Tu les verrais examiner le cadavre du rabbin. Ces Arbis poultocks, tout juste s’ils ne lui dégueulent pas dessus. Un regard, une grimace, une crispation. Ils ressortent fissa fissa. Pouhâ ! Bon, va leur falloir mener l’enquête, c’est pas le tout.

Ils vont toujours faire un rapport, ce sera déjà ça. L’auxiliaire (être) détire-bouchonne un rouleau de papier puisé dans sa poche revolver. Il déniche tu sais quoi ? Une pointe Bic.

Alors il commence à écrire des trucs en arabe et sa feuille blanche se met à ressembler à une boîte de vers renversée (son Bic est rouge). Il note le comment la dame Blum a vu dégouliner du sang depuis la galerie, et puis qu’intriguée elle est montée, a aperçu la flaque, ouvert la porte et qu’alors un certain type bizarre qui se prétend policier français en a profité pour venir réclamer ce pauvre rabbin.

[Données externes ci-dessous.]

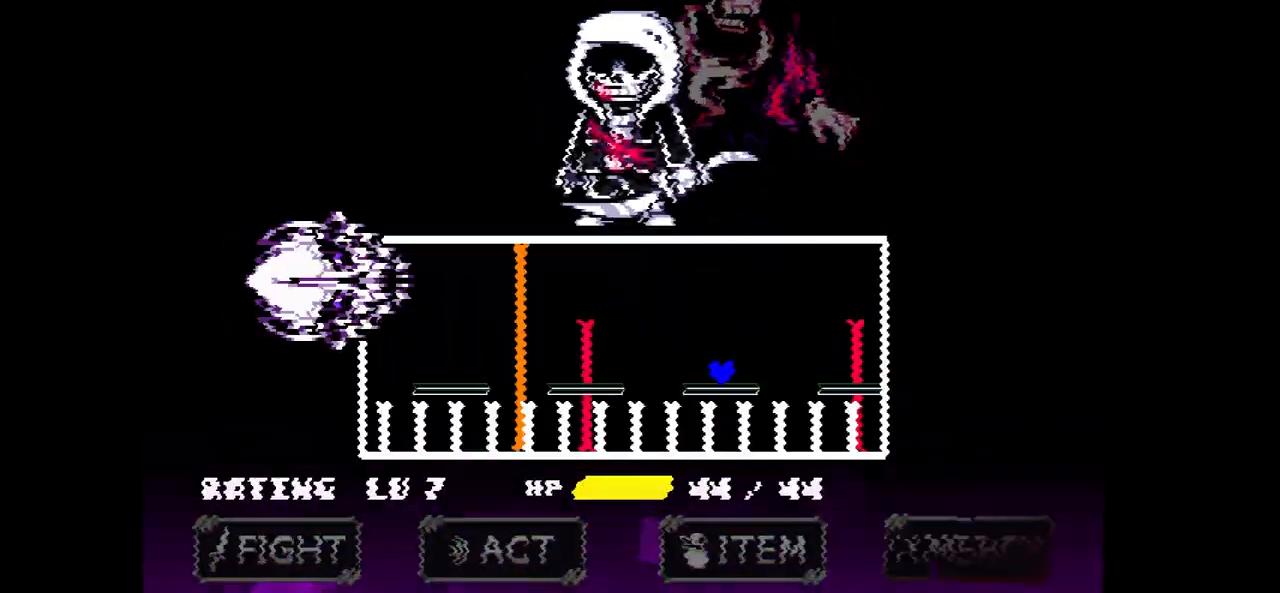
{"keys": [], "events": []}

L’intérêt de mes collègues se porte sur moi. Ils me demandent de justifier de mon identité, ce que j’empresse. Ça leur permet de constater que le gars Antonio n’est pas juif, ouf ! Pour le coup, ils bienveillent à mon égard. Parmi tous ces barbus psalmodieurs, un roumi pur sang, catholique bon teint, tu vois comme ça les soulage, mes homologues ? On fraternise sec. Le chef m’offre une cigarette que j’accepte. Lui ne fume pas biscotte c’est le ramadan, il doit faire ballon jusqu’à sept plombes, que le soleil se pieute, ce con ! Pas de cousue, pas de flotte ni de bouffe ! La grande ceinture par quarante degrés à l’ombre.

— Et alors, l’ami, qu’est-ce que tu viens foutre ici à demander ce rabbin ; s’enquiert l’auxiliaire (qui est devenu « avoir » depuis qu’il a emmagasiné des déclarations).

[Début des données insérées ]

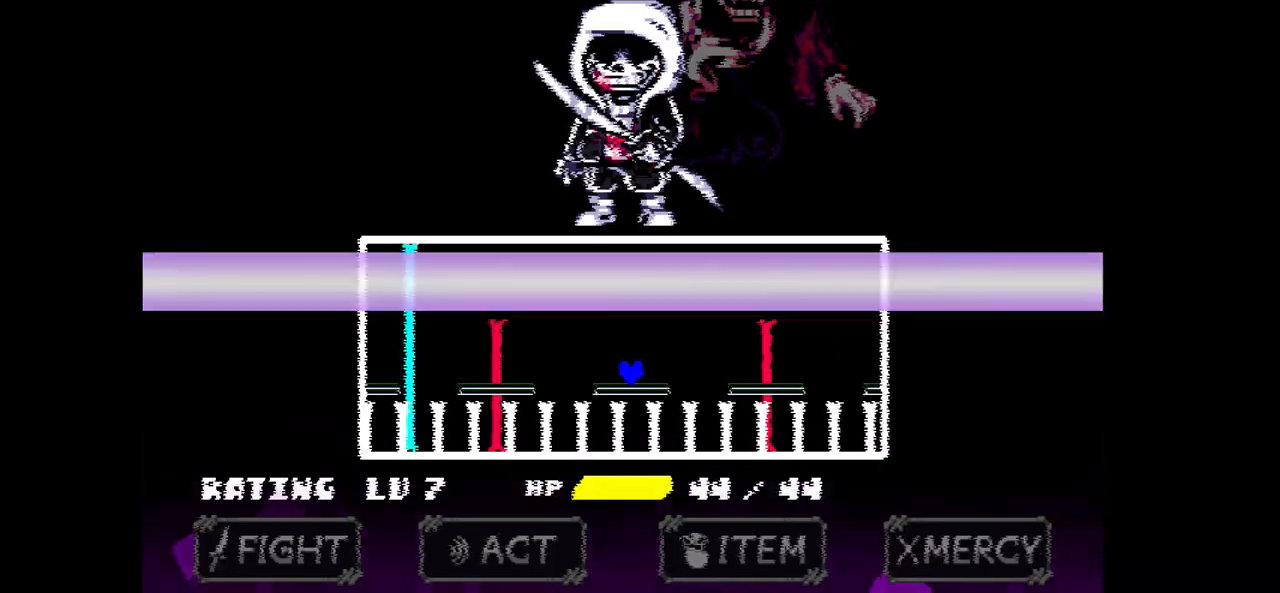
{"keys": [], "events": []}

Je brode aux petits points, dans la foulée.

— Moshé Inkerman a un frère qui appartient à une brigade de terroristes israéliens, j’avais pour mission de le cuisiner pour essayer de savoir où l’on pourrait dénicher son frelot.

Le flic bis traduit à son supérieur tout en consignant. J’ai droit à quelques claques confraternelles de la part de celui-ci. Il me fait demander si j’ai une idée à propos du meurtre.

Je réponds que non, car il est permis à un roumi de mentir pendant le ramadan. J’ajoute que, selon mon estimation, le meurtrier est toujours dans l’hostellerie et qu’une fouille très poussée permettrait peut-être de dégauchir l’arme du crime, voire des linges ensanglantés.

Mes bons collègues ne se le font pas répéter vingt fois et entreprennent illico une perquise soignée.

Les braves juifs ne protestent pas. Ils ont connu la gestapo, tous, alors tu parles qu’une fouille, pour eux, ça ne les chicane pas davantage que toi lorsque le douanier te demande aimablement si tu as quelque chose à déclarer.